--- Start ---

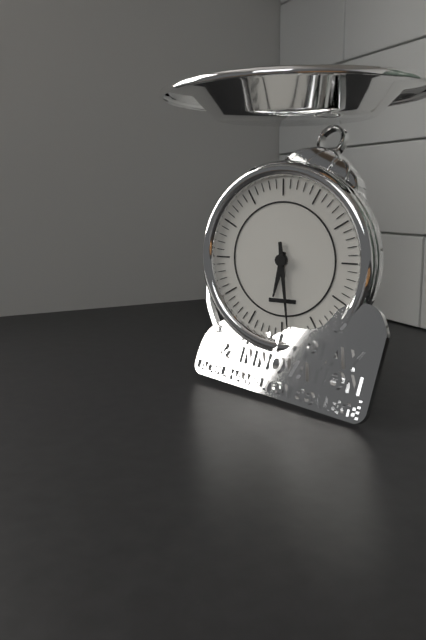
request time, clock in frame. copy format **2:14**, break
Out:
**6:29**
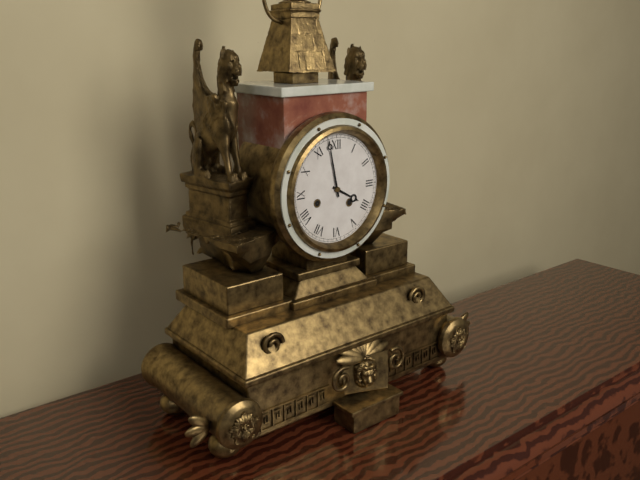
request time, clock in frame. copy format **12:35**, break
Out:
**3:58**
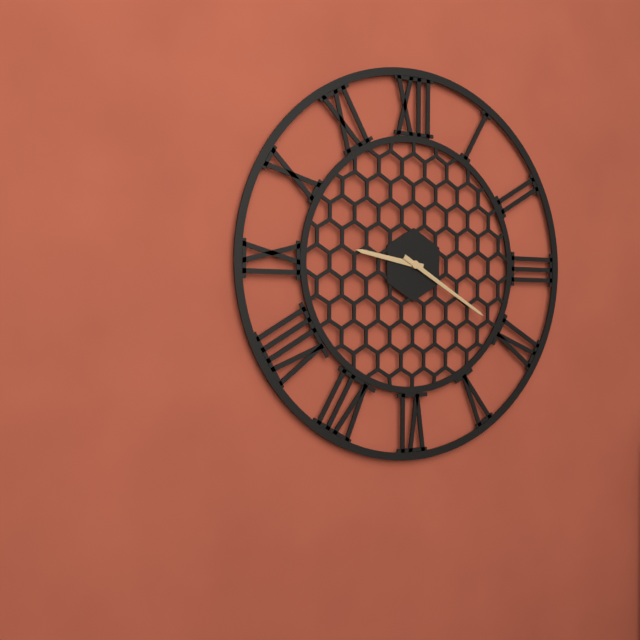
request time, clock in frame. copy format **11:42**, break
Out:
**9:20**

--- End ---

Copy the listing above line for line, keeping every word and mark unchanged, but omit the pictures.

* _EXERCISE ANSWER_
request time, clock in frame. copy format **2:14**, break
Out:
**6:29**
request time, clock in frame. copy format **12:35**, break
Out:
**3:58**
request time, clock in frame. copy format **11:42**, break
Out:
**9:20**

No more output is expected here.